In the panel discussion Unpacking Newspack: Pilot Newsrooms Review and Discuss the New Platform, early-adopter LIONs described the pros and cons of engaging with Newspack as both an early-stage development project and as a crucial news platform.

“Our goal was to give every story more of a multimedia feel,” said David Fritze, executive editor, Oklahoma Watch. “We want the experience to be special. We were attracted to Newspack because we could be a lot more creative with it. We don’t have a separate website design person, but anyone can go in and produce a very nice looking page.”

That’s not to say the wish list for Newspack features sits empty. “I can’t say I got everything I wanted in the first rollout but that would be insane,” said Ned Berke, of the Brooklyn Eagle (a popular guy at LION, and one of the founding board members, who also designed the dashboards I described earlier). “We do want more integration of user identity management, and how I can see batches of users based on their behavior.

“They’re taking those ideas and putting them into the pipeline. They’re in GitHub [a popular code repository and development toolset] and you can see what features they’re going to be working on in the roadmap.”

Steve Beatty, communications lead for Newspack, said the project is open-source and could be self-installed and managed by anyone with the skills to do so.

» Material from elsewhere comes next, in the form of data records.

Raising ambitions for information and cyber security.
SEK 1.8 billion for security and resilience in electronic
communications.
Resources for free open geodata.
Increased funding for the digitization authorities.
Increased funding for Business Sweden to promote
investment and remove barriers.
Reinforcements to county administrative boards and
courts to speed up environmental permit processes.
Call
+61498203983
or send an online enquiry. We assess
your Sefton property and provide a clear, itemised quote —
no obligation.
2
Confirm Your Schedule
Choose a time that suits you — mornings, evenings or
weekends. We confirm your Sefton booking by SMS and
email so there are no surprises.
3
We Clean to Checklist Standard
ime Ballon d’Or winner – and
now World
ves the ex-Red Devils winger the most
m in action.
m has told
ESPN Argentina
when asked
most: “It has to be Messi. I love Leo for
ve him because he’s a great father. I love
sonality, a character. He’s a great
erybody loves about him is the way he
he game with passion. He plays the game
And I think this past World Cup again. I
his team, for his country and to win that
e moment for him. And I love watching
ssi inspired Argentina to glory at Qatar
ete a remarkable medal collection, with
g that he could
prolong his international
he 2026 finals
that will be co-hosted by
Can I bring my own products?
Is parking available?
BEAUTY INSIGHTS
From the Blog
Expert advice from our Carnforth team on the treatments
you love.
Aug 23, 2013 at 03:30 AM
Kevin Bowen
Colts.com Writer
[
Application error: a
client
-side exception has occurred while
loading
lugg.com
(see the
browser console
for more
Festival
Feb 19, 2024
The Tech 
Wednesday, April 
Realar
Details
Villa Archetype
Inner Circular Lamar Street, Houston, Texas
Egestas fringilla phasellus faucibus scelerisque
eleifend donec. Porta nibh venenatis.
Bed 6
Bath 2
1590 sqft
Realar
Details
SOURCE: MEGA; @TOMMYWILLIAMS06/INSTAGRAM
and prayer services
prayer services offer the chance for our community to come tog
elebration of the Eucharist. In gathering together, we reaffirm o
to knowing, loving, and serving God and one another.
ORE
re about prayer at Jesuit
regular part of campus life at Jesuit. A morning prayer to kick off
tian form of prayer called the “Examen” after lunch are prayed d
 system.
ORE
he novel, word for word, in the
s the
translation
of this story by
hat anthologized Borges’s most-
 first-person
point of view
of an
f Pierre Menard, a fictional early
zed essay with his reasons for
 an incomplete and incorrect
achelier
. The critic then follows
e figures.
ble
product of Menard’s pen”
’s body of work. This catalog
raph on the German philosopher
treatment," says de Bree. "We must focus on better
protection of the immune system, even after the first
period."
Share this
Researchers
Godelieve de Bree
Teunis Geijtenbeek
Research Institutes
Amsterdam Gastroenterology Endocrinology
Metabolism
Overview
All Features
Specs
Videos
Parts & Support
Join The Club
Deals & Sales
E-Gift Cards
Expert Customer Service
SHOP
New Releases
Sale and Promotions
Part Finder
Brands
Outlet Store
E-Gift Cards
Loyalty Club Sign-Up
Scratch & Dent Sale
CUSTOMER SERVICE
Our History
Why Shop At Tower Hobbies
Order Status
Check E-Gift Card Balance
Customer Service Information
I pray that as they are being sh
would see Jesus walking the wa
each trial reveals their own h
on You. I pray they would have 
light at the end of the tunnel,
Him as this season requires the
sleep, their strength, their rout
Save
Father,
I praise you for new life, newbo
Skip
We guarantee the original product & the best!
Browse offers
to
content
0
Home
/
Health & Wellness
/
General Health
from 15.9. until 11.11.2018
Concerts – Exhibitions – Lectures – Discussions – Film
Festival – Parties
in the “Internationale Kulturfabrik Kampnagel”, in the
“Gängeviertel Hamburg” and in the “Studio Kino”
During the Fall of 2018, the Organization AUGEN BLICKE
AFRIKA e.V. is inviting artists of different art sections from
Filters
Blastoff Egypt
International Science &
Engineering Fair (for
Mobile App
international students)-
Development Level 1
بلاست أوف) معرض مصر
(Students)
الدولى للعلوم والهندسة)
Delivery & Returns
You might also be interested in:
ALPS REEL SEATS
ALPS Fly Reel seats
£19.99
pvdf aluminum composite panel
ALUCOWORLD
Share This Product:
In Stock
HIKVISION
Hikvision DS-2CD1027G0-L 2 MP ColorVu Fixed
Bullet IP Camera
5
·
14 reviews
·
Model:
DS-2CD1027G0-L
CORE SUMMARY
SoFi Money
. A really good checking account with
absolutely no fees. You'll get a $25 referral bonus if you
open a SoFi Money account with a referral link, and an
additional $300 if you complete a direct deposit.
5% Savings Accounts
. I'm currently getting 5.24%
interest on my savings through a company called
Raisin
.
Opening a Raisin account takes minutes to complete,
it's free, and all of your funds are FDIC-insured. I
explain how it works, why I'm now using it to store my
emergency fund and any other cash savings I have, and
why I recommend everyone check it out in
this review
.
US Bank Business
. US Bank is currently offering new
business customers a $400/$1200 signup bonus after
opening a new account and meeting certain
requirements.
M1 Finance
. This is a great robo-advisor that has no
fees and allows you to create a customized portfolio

A full support service, including hosting, security, routine updates and access to Newspack developers, will run either $1,000 or $2,000 a month starting in March, depending on a publisher’s average revenues.

“This is not innovative in what it brings together, it is innovative in the fact that it brings it together,” Beatty said. “You could do this yourself, but most people haven’t.”

Civil panel
Civil discussion panelists, from left: Shamus Toomey, editor-in-chief, Block Club Chicago; Max Siegelbaum, co-founding editor of Documented; Dana Coffield, founding editor, The Colorado Sun; and Aron Pilhofer, the James B. Steele Chair in Journalism Innovation at Temple University.

Some LIONs also served as early adopters in Civil, a decentralized platform and network you’ll see roughly described as “blockchain-for-journalism.” (LION members can now join Civil for free.)

You’ll find plenty written about Civil, its 2018 initial currency/token offering, and its rebirth earlier this year. At the Summit discussion about Civil, panelists consciously avoided references to the “b-word” to describe where Civil is today, but did talk about the benefits of being network members now that the troublesome ICO has passed.

Dana Coffield, founding editor of The Colorado Sun, said Civil grants and the network helped the team that founded The Sun with developing a WordPress site theme and moneymaking strategy. Civil members also gain access to content management system tools and specialized plugins.